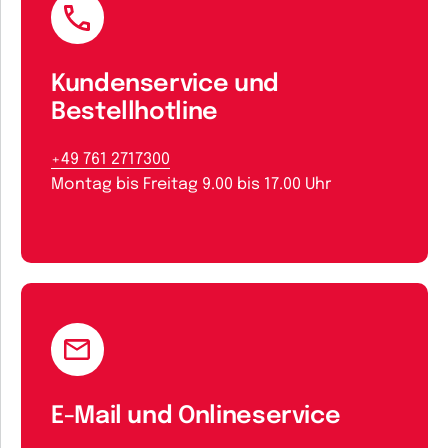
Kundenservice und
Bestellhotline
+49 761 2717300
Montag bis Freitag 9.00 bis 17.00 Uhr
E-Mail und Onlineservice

...

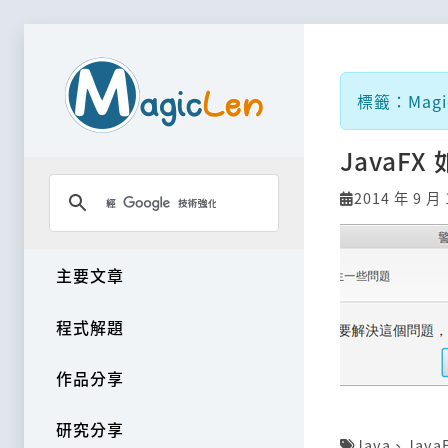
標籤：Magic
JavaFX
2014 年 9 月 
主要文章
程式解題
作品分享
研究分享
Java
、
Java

==

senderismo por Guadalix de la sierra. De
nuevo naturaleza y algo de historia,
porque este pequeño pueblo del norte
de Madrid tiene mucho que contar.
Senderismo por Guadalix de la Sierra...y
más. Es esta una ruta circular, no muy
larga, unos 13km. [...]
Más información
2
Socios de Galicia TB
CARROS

WHAT THE EXERCISE ASKS
A single number is expected: how many lines in the material above contain the word "Guadalix".

YOUR SOLUTION
2